*** Data below ***

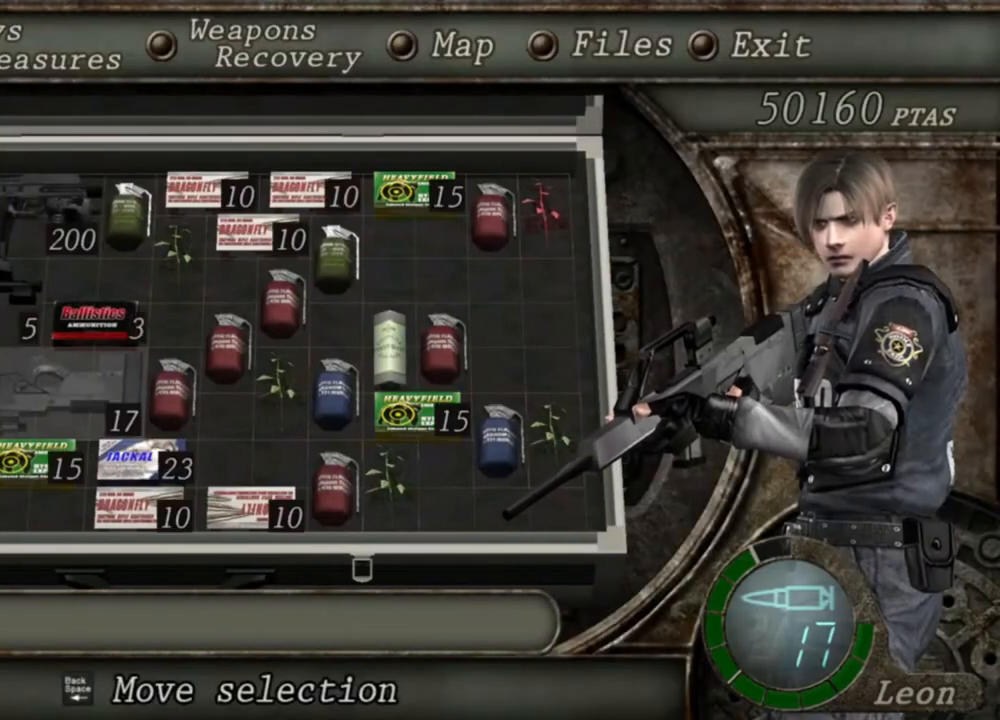
{"keys": [], "mouse": ["right"], "events": [[183, "tab", "down"], [317, "tab", "up"]]}
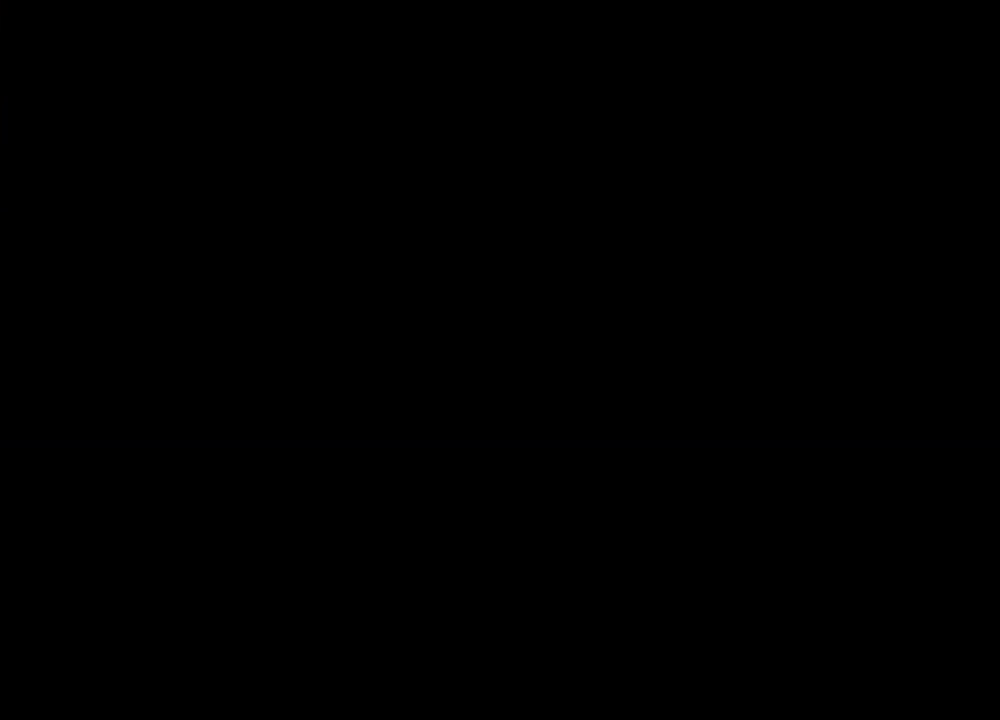
{"keys": ["tab"], "mouse": ["right"], "events": [[450, "tab", "down"]]}
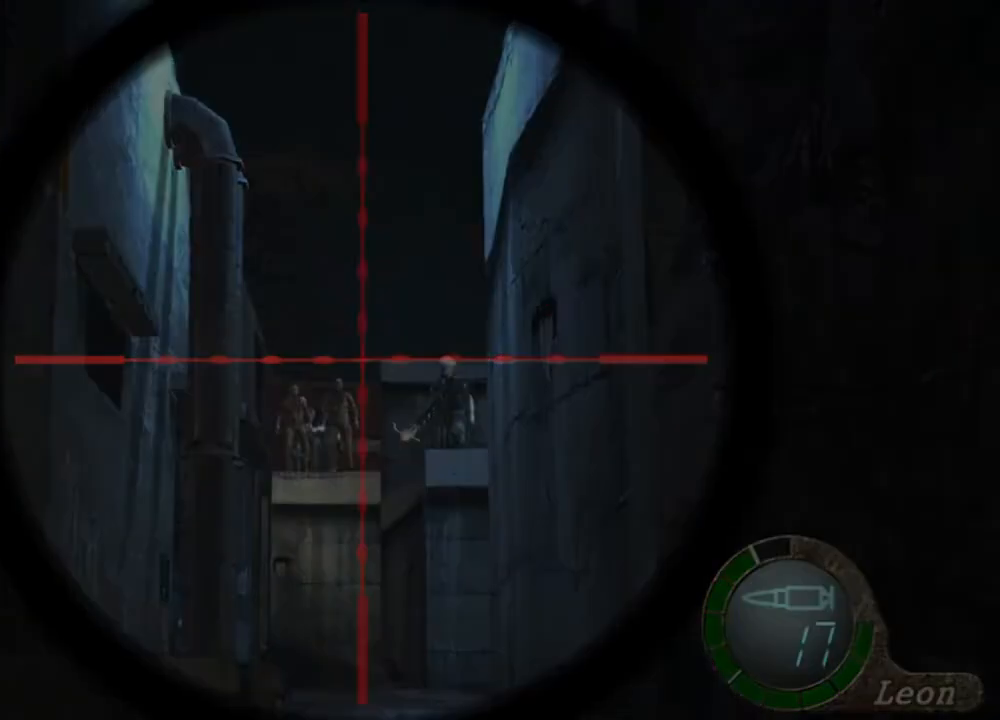
{"keys": [], "mouse": ["right"], "events": [[83, "tab", "up"]]}
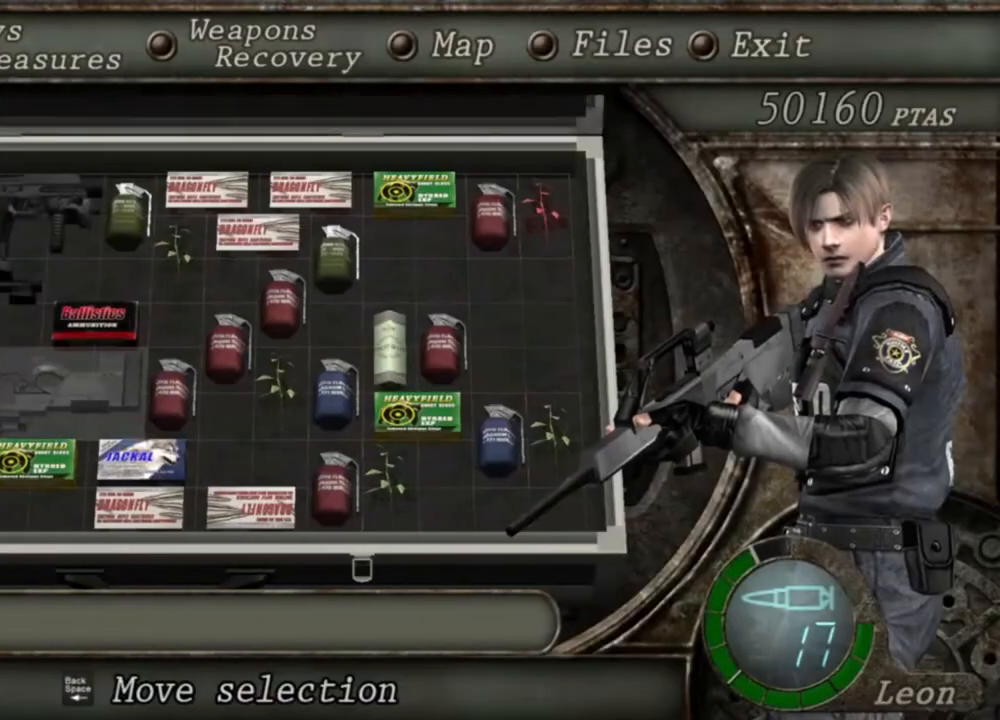
{"keys": [], "mouse": ["right"], "events": []}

***

* _Exercise directions_
Your answer should reproduce each line of the listing that holds the word "down".

* _Task response_
{"keys": [], "mouse": ["right"], "events": [[183, "tab", "down"], [317, "tab", "up"]]}
{"keys": ["tab"], "mouse": ["right"], "events": [[450, "tab", "down"]]}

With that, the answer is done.